By keeping products available locally, both farmers and local businesses flourish.
Edward Tolman explains, “One farmer or rancher could produce five jobs. Ranchers also support the parts houses, implements dealers, etc., creating a sustainable economy because you have to be improving and evolving. Natural resources produce jobs.”
Homesteading Communities House by House
Rural jobs rarely exist without farms. Careers within the countryside include teachers, contractors and construction workers, accountants, and both medical and emergency personnel. Each job created when farmers send children to school or purchase supplies supports another family or home. A strong community helps everyone.
According to the Farm Aid website, every time money exchanges hands within a community it boosts income and economic activity, fueling job creation. Locally owned businesses often recirculate the money locally. The site claims that every dollar spent within a homesteading community circulates two to four times more within that community than if it was spent on a non-local business.

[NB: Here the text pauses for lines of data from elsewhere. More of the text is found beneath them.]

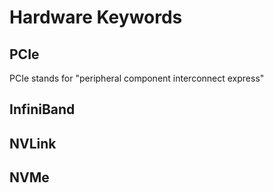 # Hardware Keywords

## PCIe
PCIe stands for "peripheral component interconnect express"

## InfiniBand

## NVLink

## NVMe
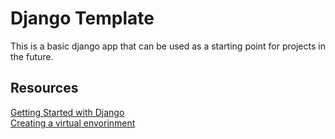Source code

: # Django Template

This is a basic django app that can be used as a starting point for projects in the future.

## Resources
[Getting Started with Django](https://www.djangoproject.com/start/)  
[Creating a virtual envorinment](https://docs.python.org/3/library/venv.html)
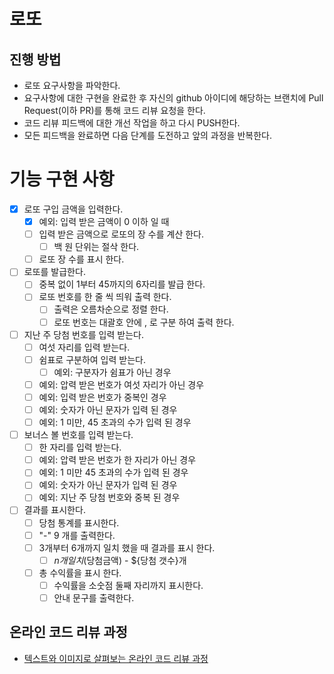 # 로또
## 진행 방법
* 로또 요구사항을 파악한다.
* 요구사항에 대한 구현을 완료한 후 자신의 github 아이디에 해당하는 브랜치에 Pull Request(이하 PR)를 통해 코드 리뷰 요청을 한다.
* 코드 리뷰 피드백에 대한 개선 작업을 하고 다시 PUSH한다.
* 모든 피드백을 완료하면 다음 단계를 도전하고 앞의 과정을 반복한다.

# 기능 구현 사항 
- [x] 로또 구입 금액을 입력한다.
  - [x] 예외: 입력 받은 금액이 0 이하 일 때
  - [ ] 입력 받은 금액으로 로또의 장 수를 계산 한다.
    - [ ] 백 원 단위는 절삭 한다. 
  - [ ] 로또 장 수를 표시 한다.
  
- [ ] 로또를 발급한다.
  - [ ] 중복 없이 1부터 45까지의 6자리를 발급 한다.
  - [ ] 로또 번호를 한 줄 씩 띄워 출력 한다.
    - [ ] 출력은 오름차순으로 정렬 한다.
    - [ ] 로또 번호는 대괄호 안에 , 로 구분 하여 출력 한다.
    
- [ ] 지난 주 당첨 번호를 입력 받는다.
  - [ ] 여섯 자리를 입력 받는다.
  - [ ] 쉼표로 구분하여 입력 받는다.
    - [ ] 예외: 구분자가 쉼표가 아닌 경우
  - [ ] 예외: 압력 받은 번호가 여섯 자리가 아닌 경우
  - [ ] 예외: 입력 받은 번호가 중복인 경우
  - [ ] 예외: 숫자가 아닌 문자가 입력 된 경우
  - [ ] 예외: 1 미만, 45 초과의 수가 입력 된 경우
  
- [ ] 보너스 볼 번호를 입력 받는다.
  - [ ] 한 자리를 입력 받는다.
  - [ ] 예외: 압력 받은 번호가 한 자리가 아닌 경우 
  - [ ] 예외: 1 미만 45 초과의 수가 입력 된 경우
  - [ ] 예외: 숫자가 아닌 문자가 입력 된 경우
  - [ ] 예외: 지난 주 당첨 번호와 중복 된 경우 
  
- [ ] 결과를 표시한다. 
  - [ ] 당첨 통계를 표시한다.
  - [ ] "-" 9 개를 출력한다.
  - [ ] 3개부터 6개까지 일치 했을 때 결과를 표시 한다.
    - [ ] ${n}개 일치 ($당첨금액) - ${당첨 갯수}개
  - [ ] 총 수익률을 표시 한다.
    - [ ] 수익률을 소숫점 둘째 자리까지 표시한다.
    - [ ] 안내 문구를 출력한다.

## 온라인 코드 리뷰 과정
* [텍스트와 이미지로 살펴보는 온라인 코드 리뷰 과정](https://github.com/next-step/nextstep-docs/tree/master/codereview)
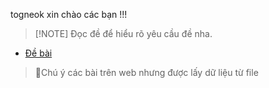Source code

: togneok xin chào các bạn !!!
>[!NOTE] Đọc đề để hiểu rõ yêu cầu đề nha.
- [Đề bài](https://luyencode.net/problem/bio1)
> 📝Chú ý các bài trên web nhưng được lấy dữ liệu từ file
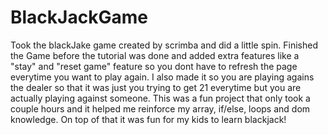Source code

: # BlackJackGame
Took the blackJake game created by scrimba and did a little spin. 
Finished the Game before the tutorial was done and added extra features like a "stay" and "reset game" feature so you dont have to refresh the page everytime you want to play again. I also made it so you are playing agains the dealer so that it was just you trying to get 21 everytime but you are actually playing against someone. 
This was a fun project that only took a couple hours and it helped me reinforce my array, if/else, loops and dom knowledge. On top of that it was fun for my kids to learn blackjack!
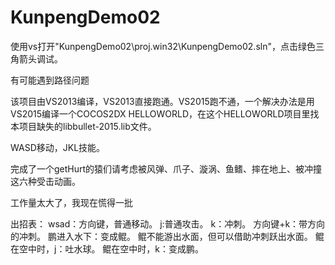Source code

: # KunpengDemo02
使用vs打开"KunpengDemo02\proj.win32\KunpengDemo02.sln"，点击绿色三角箭头调试。

有可能遇到路径问题

该项目由VS2013编译，VS2013直接跑通。VS2015跑不通，一个解决办法是用VS2015编译一个COCOS2DX HELLOWORLD，在这个HELLOWORLD项目里找本项目缺失的libbullet-2015.lib文件。

WASD移动，JKL技能。

完成了一个getHurt的猿们请考虑被风弹、爪子、漩涡、鱼鳍、摔在地上、被冲撞这六种受击动画。

工作量太大了，我现在慌得一批

出招表：
wsad：方向键，普通移动。
j:普通攻击。
k：冲刺。
方向键+k：带方向的冲刺。
鹏进入水下：变成鲲。
鲲不能游出水面，但可以借助冲刺跃出水面。
鲲在空中时，j：吐水球。
鲲在空中时，k：变成鹏。
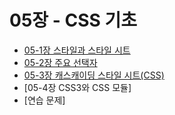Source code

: # 05장 - CSS 기초

- [05-1장 스타일과 스타일 시트](style.md)
- [05-2장 주요 선택자](select.md)
- [05-3장 캐스캐이딩 스타일 시트(CSS)](cascading.md)
- [05-4장 CSS3와 CSS 모듈]
- [연습 문제]
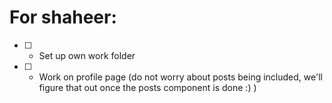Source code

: # For shaheer:

- [ ] - Set up own work folder
- [ ] - Work on profile page (do not worry about posts being included, we'll figure that out once the posts component is done :) )
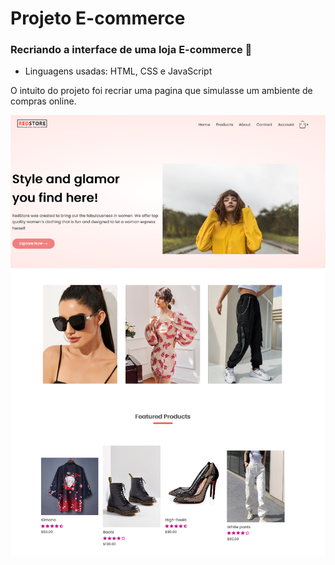 #  Projeto E-commerce

### Recriando a interface de uma loja E-commerce :department_store: 

- Linguagens usadas: HTML, CSS e JavaScript 

O intuito do projeto foi recriar uma pagina que simulasse um ambiente de compras online. 


![](https://github.com/leticiaWebs/E-commerce/blob/master/print%202.png)
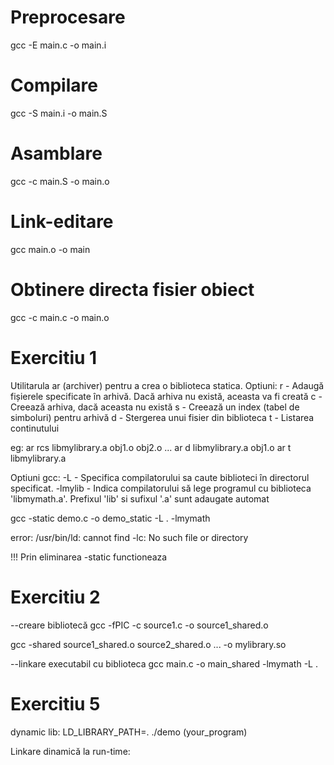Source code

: # Preprocesare

gcc -E main.c -o main.i

# Compilare

gcc -S main.i -o main.S

# Asamblare

gcc -c main.S -o main.o

# Link-editare

gcc main.o -o main

# Obtinere directa fisier obiect

gcc -c main.c -o main.o

# Exercitiu 1

Utilitarula ar (archiver) pentru a crea o biblioteca statica. Optiuni:
    r - Adaugă fișierele specificate în arhivă. Dacă arhiva nu există, aceasta va fi creată
    c - Creează arhiva, dacă aceasta nu există
    s - Creează un index (tabel de simboluri) pentru arhivă
    d - Stergerea unui fisier din biblioteca
    t - Listarea continutului

eg: ar rcs libmylibrary.a obj1.o obj2.o ...
    ar d libmylibrary.a obj1.o
    ar t libmylibrary.a

Optiuni gcc:
    -L - Specifica compilatorului sa caute biblioteci în directorul specificat.
    -lmylib - Indica compilatorului să lege programul cu biblioteca 'libmymath.a'. Prefixul 'lib' si sufixul '.a' sunt 
     adaugate automat

gcc -static demo.c -o demo_static -L . -lmymath

error: /usr/bin/ld: cannot find -lc: No such file or directory

!!! Prin eliminarea -static functioneaza

# Exercitiu 2

--creare bibliotecă
gcc -fPIC -c source1.c -o source1_shared.o

gcc -shared source1_shared.o source2_shared.o ... -o mylibrary.so

--linkare executabil cu biblioteca
gcc main.c -o main_shared -lmymath -L .

# Exercitiu 5

dynamic lib:
    LD_LIBRARY_PATH=. ./demo (your_program)

Linkare dinamică la run-time:

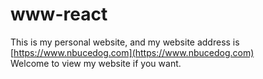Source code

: # www-react
This is my personal website, and my website address is [https://www.nbucedog.com](https://www.nbucedog.com)  
Welcome to view my website if you want.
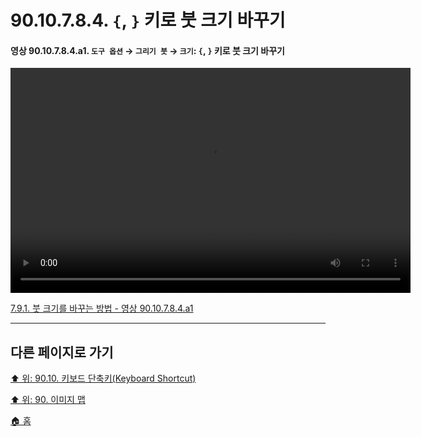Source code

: # 90.10.7.8.4. `{`, `}` 키로 붓 크기 바꾸기

<a id="90-10-07-08-04-a1"></a>

#### 영상 90.10.7.8.4.a1. `도구 옵션` → `그리기 붓` → `크기`: `{`, `}` 키로 붓 크기 바꾸기
<video controls="controls" width="640" height="360" src="https://github.com/wonder13662/gimp/assets/15767104/93684f62-dd94-46dc-ad4a-6e0d3089b3d7"></video>

[7.9.1. 붓 크기를 바꾸는 방법 - 영상 90.10.7.8.4.a1](./07-09-01-how-to-change-the-size-of-a-brush.md#90-10-07-08-04-a1)

***

## 다른 페이지로 가기

[⬆️ 위: 90.10. 키보드 단축키(Keyboard Shortcut)](./90-10-00-keyboard_shortcut.md)

[⬆️ 위: 90. 이미지 맵](./90-00-image-map.md)

[🏠 홈](./00-home.md)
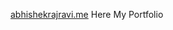 <a href="http://abhishekrajravi.me/" target="_blank">abhishekrajravi.me</a>
Here My Portfolio
<p><img scr="img/portfolio.png" width="100%"></p>
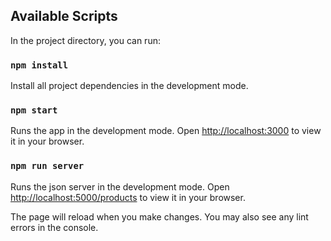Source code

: ## Available Scripts

In the project directory, you can run:

### `npm install`

Install all project dependencies in the development mode.

### `npm start`

Runs the app in the development mode.
Open [http://localhost:3000](http://localhost:3000) to view it in your browser.

### `npm run server`

Runs the json server in the development mode.
Open [http://localhost:5000/products](http://localhost:5000/products) to view it in your browser.

The page will reload when you make changes.
You may also see any lint errors in the console.

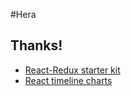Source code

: #Hera


## Thanks!

- [React-Redux starter kit](https://github.com/davezuko/react-redux-starter-kit)
- [React timeline charts](https://github.com/esnet/react-timeseries-charts)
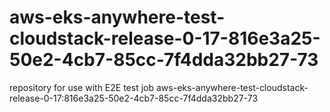 # aws-eks-anywhere-test-cloudstack-release-0-17-816e3a25-50e2-4cb7-85cc-7f4dda32bb27-73
repository for use with E2E test job aws-eks-anywhere-test-cloudstack-release-0-17:816e3a25-50e2-4cb7-85cc-7f4dda32bb27-73

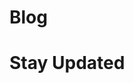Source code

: # Blog

# Stay Updated
<script async data-uid="6bf00a6a8c" src="https://lukafilipovic.ck.page/6bf00a6a8c/index.js"></script>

Mike Dodd of G&M Game Processing and Custom Meats doesn’t cater to large farms or restaurants. Within his community, farmers must take their meat to the university for USDA certification if they want to offer it commercially. Mike serves hunters and hobby farmers within a radius of several hundred miles. Per year he processes between 600 and 1,000 wild animals and 160 to 200 domesticated animals. He allows game hunters and small-scale farmers to focus on what they do best while Mike gives them prime cuts. Then Mike circulates the money back into the community, focusing on “mom and pop” operations.
Farming along with animal husbandry supports economic growth at ground level. Jo Webb of Idle Spur Ranch depends on local horse enthusiasts to provide extra income while her husband is out of work. Jo breeds her stallion, Peppy’s Top Spark, and markets services within a few hundred miles. Some customers are ranchers; some compete in rodeos. Others are hobbyists living within their own homesteading communities. She anticipates the coming springtime with hopes that breeding can pay a few more bills and offers a discount for people who book and pay ahead of time. Jo purchases firewood, pays a farrier, buys chicks for her children’s 4-H projects, and hires other talented homesteaders for jobs she cannot complete. It’s only one household among thousands within her community but it contributes to the entire economy.
Within the veterinary clinic, greenhouse or garden center, community businesses care for and depend on each other. Even a modest backyard chicken owner helps the feed store survive.
To support your community, populate your farmers’ market or food co-op. Add more fruits and vegetables to your diet. Purchase work clothing locally rather than via the Internet. Buy meat raised by small-scale farmers. Keeping the money local feeds homesteading communities and preserves them for the future.